ロシアのプーチン大統領が13日、北方領土を訪問したと報じられた。プーチン氏にとって初めての訪問となり、日本側は強く抗議している。なぜ日本とロシアの間で問題となっているのか、その経緯をまとめた。
北方領土とは
北方領土は、北海道の北東にある国後島、択捉島、色丹島、歯舞群島のことを指す。面積は合計約5千平方キロメートルで、千葉県とほぼ同じ広さだ。プーチン大統領が訪問した択捉島は、最北端にある一番大きな島である。
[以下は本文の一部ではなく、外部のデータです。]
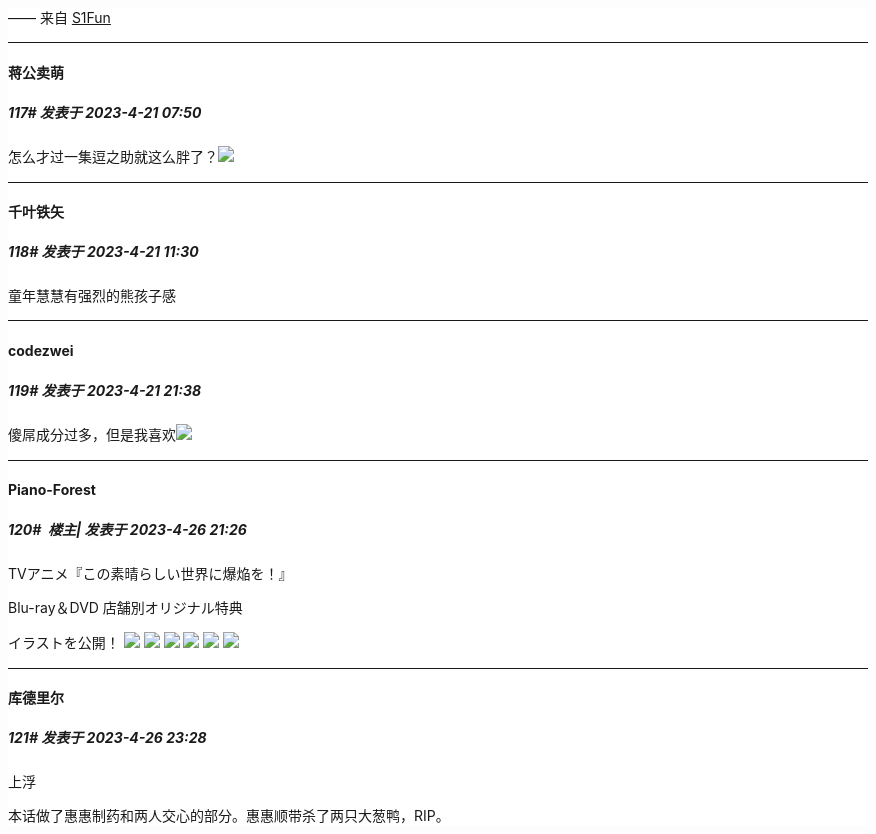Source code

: —— 来自 [S1Fun](https://s1fun.koalcat.com)


*****

####  蒋公卖萌  
##### 117#       发表于 2023-4-21 07:50

怎么才过一集逗之助就这么胖了？<img src="https://static.saraba1st.com/image/smiley/face2017/067.png" referrerpolicy="no-referrer">


*****

####  千叶铁矢  
##### 118#       发表于 2023-4-21 11:30

童年慧慧有强烈的熊孩子感


*****

####  codezwei  
##### 119#       发表于 2023-4-21 21:38

傻屌成分过多，但是我喜欢<img src="https://static.saraba1st.com/image/smiley/face2017/067.png" referrerpolicy="no-referrer">

*****

####  Piano-Forest  
##### 120#         楼主| 发表于 2023-4-26 21:26

TVアニメ『この素晴らしい世界に爆焔を！』

Blu-ray＆DVD 店舗別オリジナル特典

イラストを公開！
<img src="https://p.sda1.dev/11/cc43fc5148c1da481960aa68ccc28199/20230426_212505.jpg" referrerpolicy="no-referrer">
<img src="https://p.sda1.dev/11/9b31aa014dcdd7340243d872cbb8c7ac/20230426_212512.jpg" referrerpolicy="no-referrer">
<img src="https://p.sda1.dev/11/e0670e435ec5710bb553ab77d7476ac4/20230426_212516.jpg" referrerpolicy="no-referrer">
<img src="https://p.sda1.dev/11/2cb895813162702fdaaf0968a7da140a/20230426_212520.jpg" referrerpolicy="no-referrer">
<img src="https://p.sda1.dev/11/c4ed48c679390179dab76d58724d257a/20230426_212524.jpg" referrerpolicy="no-referrer">
<img src="https://p.sda1.dev/11/0d8db9153ce68a865c2b0b1e5e981ada/20230426_212529.jpg" referrerpolicy="no-referrer">


*****

####  库德里尔  
##### 121#       发表于 2023-4-26 23:28

上浮

本话做了惠惠制药和两人交心的部分。惠惠顺带杀了两只大葱鸭，RIP。
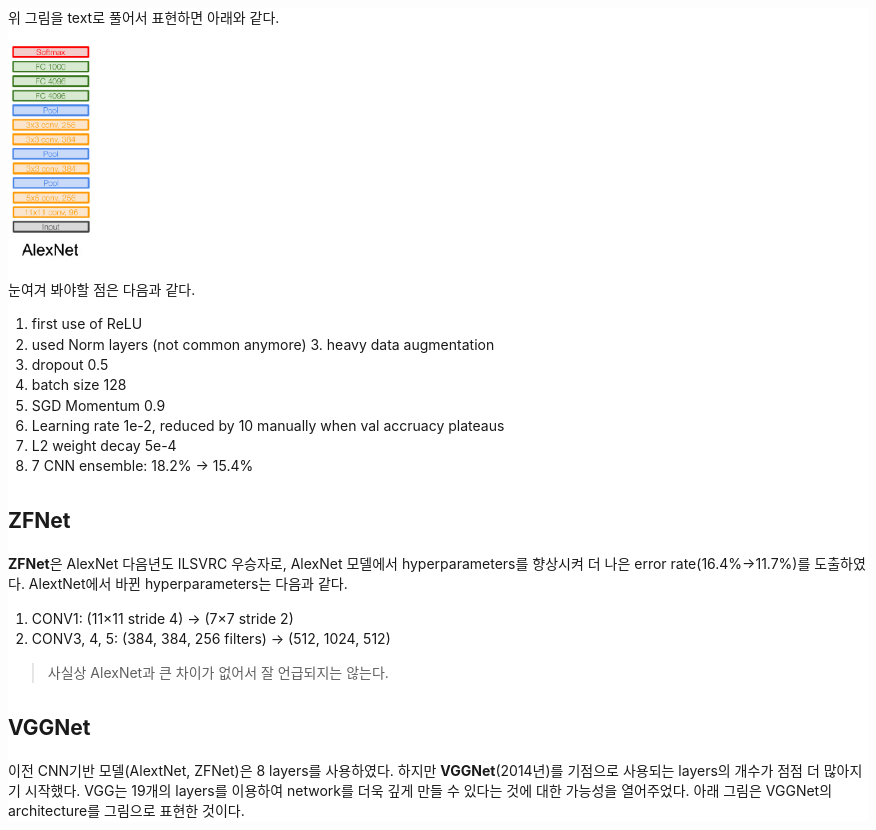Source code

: 위 그림을 text로 풀어서 표현하면 아래와 같다.

<img src="/files/2022-02-27-DL05/image-20210414225431139.png" alt="image-20210414225431139" style="zoom: 67%;" />

눈여겨 봐야할 점은 다음과 같다.

1. first use of ReLU
2. used Norm layers (not common anymore)
   3. heavy data augmentation
3. dropout 0.5
4. batch size 128
5. SGD Momentum 0.9
6. Learning rate 1e-2, reduced by 10 manually when val accruacy plateaus
7. L2 weight decay 5e-4
8. 7 CNN ensemble: 18.2% -> 15.4%



## ZFNet

**ZFNet**은 AlexNet 다음년도 ILSVRC 우승자로, AlexNet 모델에서 hyperparameters를 향상시켜 더 나은 error rate(16.4%→11.7%)를 도출하였다. AlextNet에서 바뀐 hyperparameters는 다음과 같다.

1. CONV1: (11×11 stride 4) → (7×7 stride 2)
2. CONV3, 4, 5: (384, 384, 256 filters) → (512, 1024, 512)

> 사실상 AlexNet과 큰 차이가 없어서 잘 언급되지는 않는다.



## VGGNet

이전 CNN기반 모델(AlextNet, ZFNet)은 8 layers를 사용하였다. 하지만 **VGGNet**(2014년)를 기점으로 사용되는 layers의 개수가 점점 더 많아지기 시작했다. VGG는 19개의 layers를 이용하여 network를 더욱 깊게 만들 수 있다는 것에 대한 가능성을 열어주었다. 아래 그림은 VGGNet의 architecture를 그림으로 표현한 것이다.
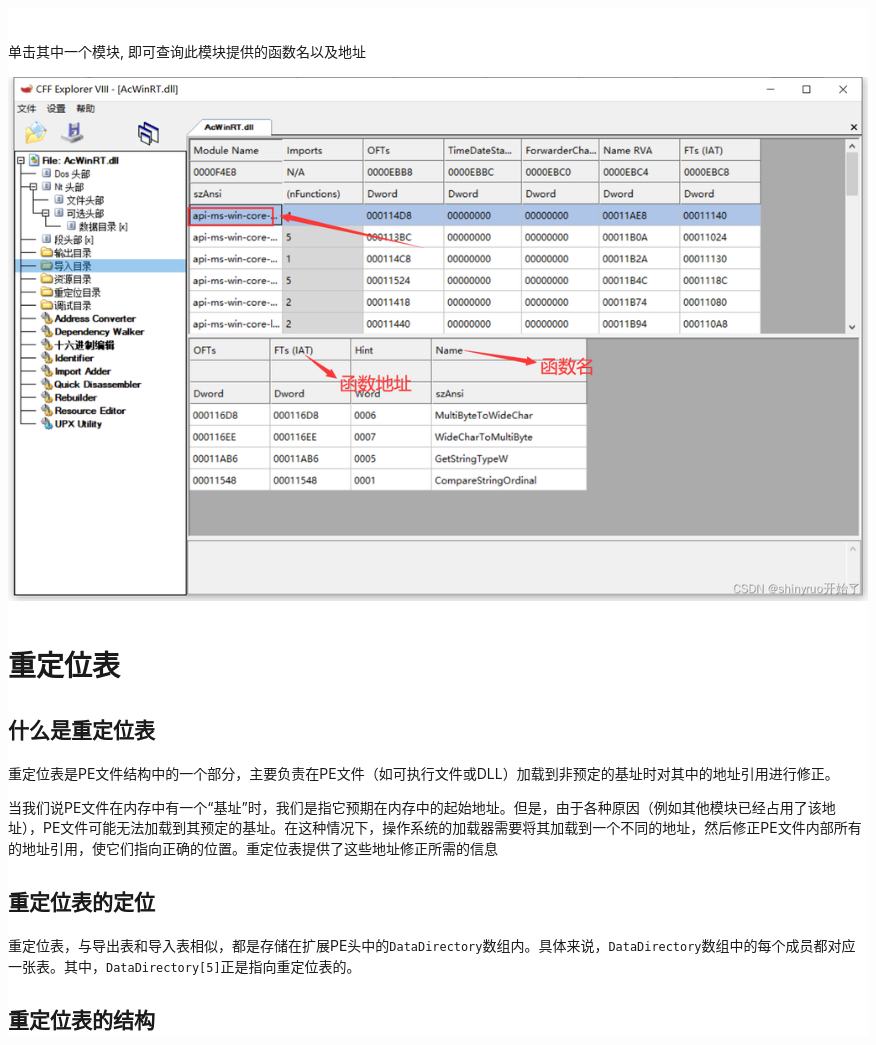​	

单击其中一个模块, 即可查询此模块提供的函数名以及地址	

![请添加图片描述](PE结构/ce74e91bf8704495aa83630e1e50954e.png)	



# 重定位表	

## 什么是重定位表

重定位表是PE文件结构中的一个部分，主要负责在PE文件（如可执行文件或DLL）加载到非预定的基址时对其中的地址引用进行修正。

当我们说PE文件在内存中有一个“基址”时，我们是指它预期在内存中的起始地址。但是，由于各种原因（例如其他模块已经占用了该地址），PE文件可能无法加载到其预定的基址。在这种情况下，操作系统的加载器需要将其加载到一个不同的地址，然后修正PE文件内部所有的地址引用，使它们指向正确的位置。重定位表提供了这些地址修正所需的信息



## 重定位表的定位

重定位表，与导出表和导入表相似，都是存储在扩展PE头中的`DataDirectory`数组内。具体来说，`DataDirectory`数组中的每个成员都对应一张表。其中，`DataDirectory[5]`正是指向重定位表的。



## 重定位表的结构
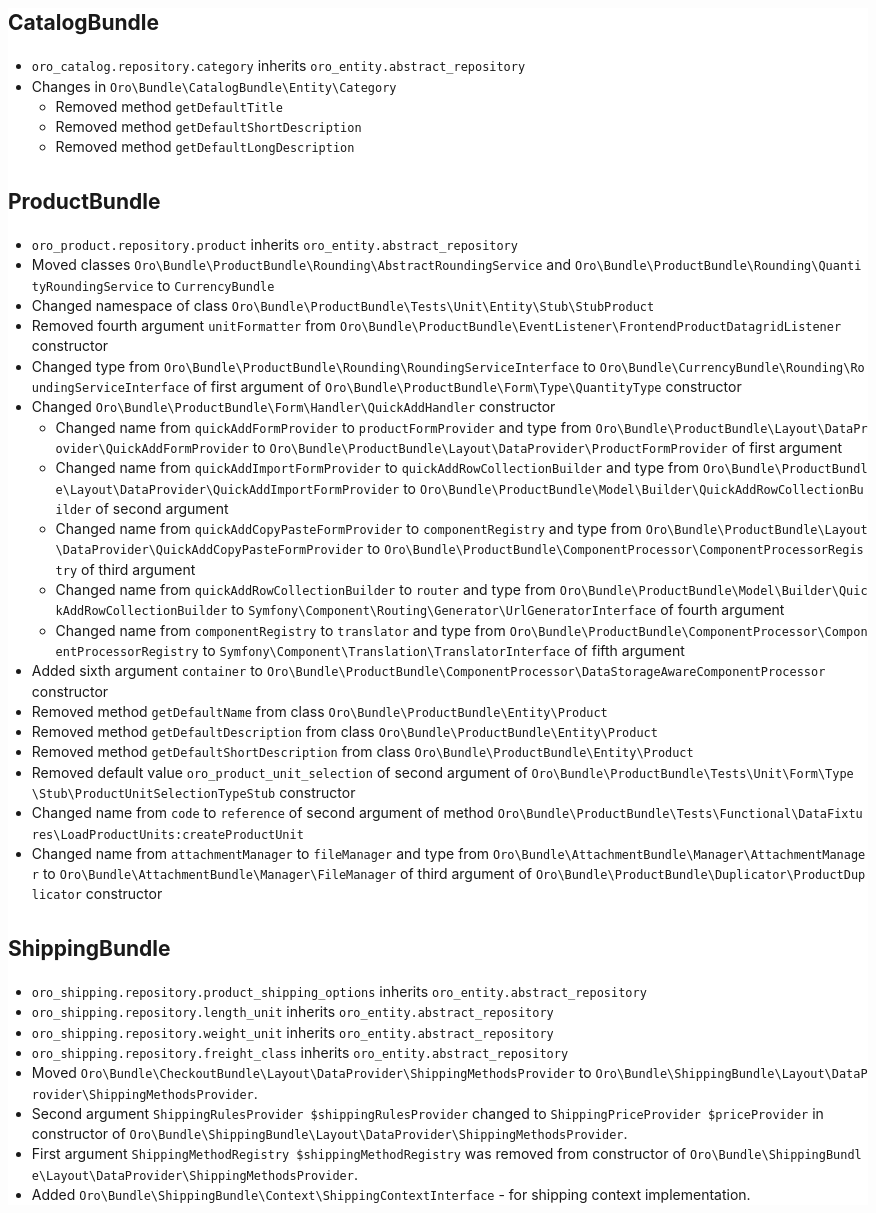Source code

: CatalogBundle
-------------
- `oro_catalog.repository.category` inherits `oro_entity.abstract_repository`
- Changes in `Oro\Bundle\CatalogBundle\Entity\Category`
    - Removed method `getDefaultTitle`
    - Removed method `getDefaultShortDescription`
    - Removed method `getDefaultLongDescription`

ProductBundle
-------------
- `oro_product.repository.product` inherits `oro_entity.abstract_repository`
- Moved classes `Oro\Bundle\ProductBundle\Rounding\AbstractRoundingService` and `Oro\Bundle\ProductBundle\Rounding\QuantityRoundingService` to `CurrencyBundle`
- Changed namespace of class `Oro\Bundle\ProductBundle\Tests\Unit\Entity\Stub\StubProduct`
- Removed fourth argument `unitFormatter` from  `Oro\Bundle\ProductBundle\EventListener\FrontendProductDatagridListener` constructor
- Changed type from `Oro\Bundle\ProductBundle\Rounding\RoundingServiceInterface` to `Oro\Bundle\CurrencyBundle\Rounding\RoundingServiceInterface` of first argument of `Oro\Bundle\ProductBundle\Form\Type\QuantityType` constructor
- Changed `Oro\Bundle\ProductBundle\Form\Handler\QuickAddHandler` constructor
    - Changed name from `quickAddFormProvider` to `productFormProvider` and type from `Oro\Bundle\ProductBundle\Layout\DataProvider\QuickAddFormProvider` to `Oro\Bundle\ProductBundle\Layout\DataProvider\ProductFormProvider` of first argument
    - Changed name from `quickAddImportFormProvider` to `quickAddRowCollectionBuilder` and type from `Oro\Bundle\ProductBundle\Layout\DataProvider\QuickAddImportFormProvider` to `Oro\Bundle\ProductBundle\Model\Builder\QuickAddRowCollectionBuilder` of second argument
    - Changed name from `quickAddCopyPasteFormProvider` to `componentRegistry` and type from `Oro\Bundle\ProductBundle\Layout\DataProvider\QuickAddCopyPasteFormProvider` to `Oro\Bundle\ProductBundle\ComponentProcessor\ComponentProcessorRegistry` of third argument
    - Changed name from `quickAddRowCollectionBuilder` to `router` and type from `Oro\Bundle\ProductBundle\Model\Builder\QuickAddRowCollectionBuilder` to `Symfony\Component\Routing\Generator\UrlGeneratorInterface` of fourth argument
    - Changed name from `componentRegistry` to `translator` and type from `Oro\Bundle\ProductBundle\ComponentProcessor\ComponentProcessorRegistry` to `Symfony\Component\Translation\TranslatorInterface` of fifth argument
- Added sixth argument `container` to `Oro\Bundle\ProductBundle\ComponentProcessor\DataStorageAwareComponentProcessor` constructor
- Removed method `getDefaultName` from class `Oro\Bundle\ProductBundle\Entity\Product`
- Removed method `getDefaultDescription` from class `Oro\Bundle\ProductBundle\Entity\Product`
- Removed method `getDefaultShortDescription` from class `Oro\Bundle\ProductBundle\Entity\Product`
- Removed default value `oro_product_unit_selection` of second argument of `Oro\Bundle\ProductBundle\Tests\Unit\Form\Type\Stub\ProductUnitSelectionTypeStub` constructor
- Changed name from `code` to `reference` of second argument of method `Oro\Bundle\ProductBundle\Tests\Functional\DataFixtures\LoadProductUnits:createProductUnit`
- Changed name from `attachmentManager` to `fileManager` and type from `Oro\Bundle\AttachmentBundle\Manager\AttachmentManager` to `Oro\Bundle\AttachmentBundle\Manager\FileManager` of third argument of `Oro\Bundle\ProductBundle\Duplicator\ProductDuplicator` constructor


ShippingBundle
--------------
- `oro_shipping.repository.product_shipping_options` inherits `oro_entity.abstract_repository`
- `oro_shipping.repository.length_unit` inherits `oro_entity.abstract_repository`
- `oro_shipping.repository.weight_unit` inherits `oro_entity.abstract_repository`
- `oro_shipping.repository.freight_class` inherits `oro_entity.abstract_repository`
- Moved `Oro\Bundle\CheckoutBundle\Layout\DataProvider\ShippingMethodsProvider` to `Oro\Bundle\ShippingBundle\Layout\DataProvider\ShippingMethodsProvider`.
- Second argument `ShippingRulesProvider $shippingRulesProvider` changed to `ShippingPriceProvider $priceProvider` in constructor of `Oro\Bundle\ShippingBundle\Layout\DataProvider\ShippingMethodsProvider`.
- First argument `ShippingMethodRegistry $shippingMethodRegistry` was removed from constructor of `Oro\Bundle\ShippingBundle\Layout\DataProvider\ShippingMethodsProvider`.
- Added `Oro\Bundle\ShippingBundle\Context\ShippingContextInterface` - for shipping context implementation.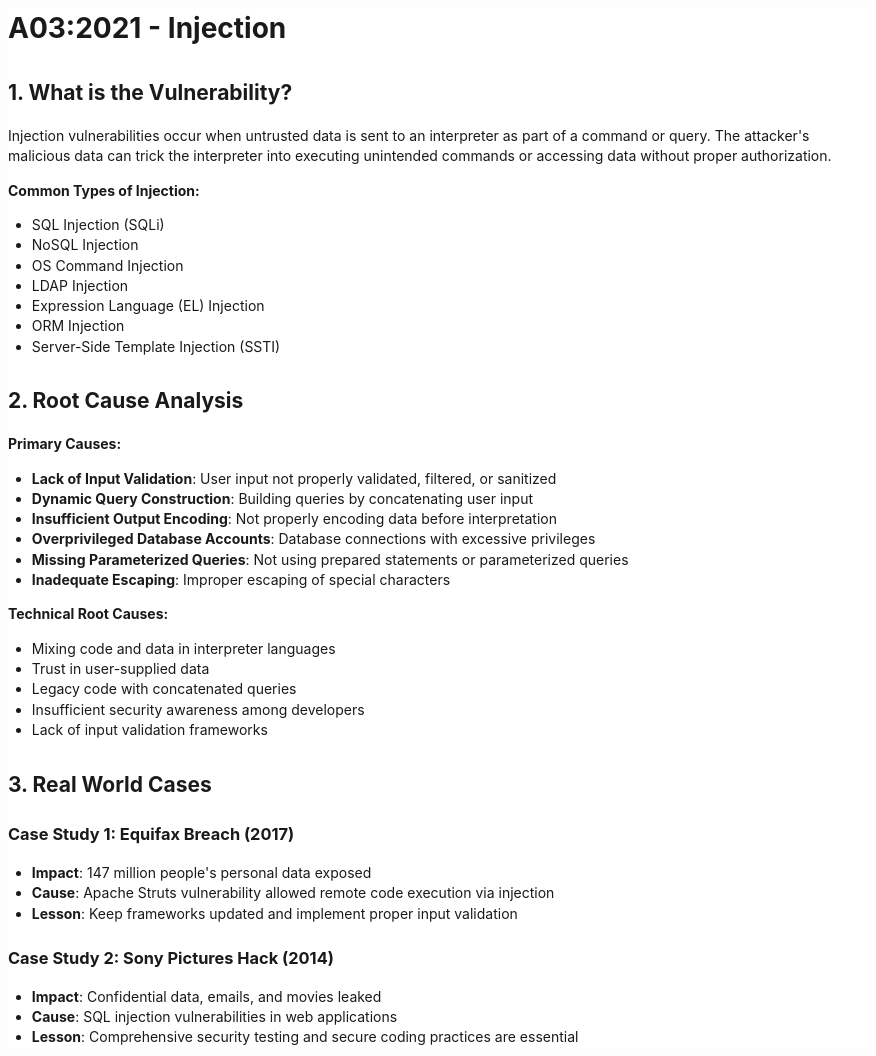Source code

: # A03:2021 - Injection

## 1. What is the Vulnerability?

Injection vulnerabilities occur when untrusted data is sent to an interpreter as part of a command or query. The attacker's malicious data can trick the interpreter into executing unintended commands or accessing data without proper authorization.

**Common Types of Injection:**

- SQL Injection (SQLi)
- NoSQL Injection
- OS Command Injection
- LDAP Injection
- Expression Language (EL) Injection
- ORM Injection
- Server-Side Template Injection (SSTI)

## 2. Root Cause Analysis

**Primary Causes:**

- **Lack of Input Validation**: User input not properly validated, filtered, or sanitized
- **Dynamic Query Construction**: Building queries by concatenating user input
- **Insufficient Output Encoding**: Not properly encoding data before interpretation
- **Overprivileged Database Accounts**: Database connections with excessive privileges
- **Missing Parameterized Queries**: Not using prepared statements or parameterized queries
- **Inadequate Escaping**: Improper escaping of special characters

**Technical Root Causes:**

- Mixing code and data in interpreter languages
- Trust in user-supplied data
- Legacy code with concatenated queries
- Insufficient security awareness among developers
- Lack of input validation frameworks

## 3. Real World Cases

### Case Study 1: Equifax Breach (2017)

- **Impact**: 147 million people's personal data exposed
- **Cause**: Apache Struts vulnerability allowed remote code execution via injection
- **Lesson**: Keep frameworks updated and implement proper input validation

### Case Study 2: Sony Pictures Hack (2014)

- **Impact**: Confidential data, emails, and movies leaked
- **Cause**: SQL injection vulnerabilities in web applications
- **Lesson**: Comprehensive security testing and secure coding practices are essential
第2次世界大戦前は約1万7千人の日本人が暮らしていたが、1945年8月、ソ連が日ソ中立条約を一方的に破棄して日本に宣戦布告。日本がポツダム宣言を受諾し降伏すると、ソ連軍が北方領土を占領した。当時住んでいた日本人は自力で脱出したり、ソ連によって強制的に退去させられたりした。
日本の立場
日本は51年、サンフランシスコ講和条約に署名し、千島列島や南樺太などを放棄した。ただ、この条約にソ連は参加しておらず、千島列島に北方領土が含まれるかどうかも明記されていなかった。
日本は、北方領土は日本固有の領土であるとの立場を取っている。
交渉の経緯
日ロ間で首脳会談が重ねられてきたが、解決には至っていない。ソ連崩壊後の動きも含め、交渉は難航している。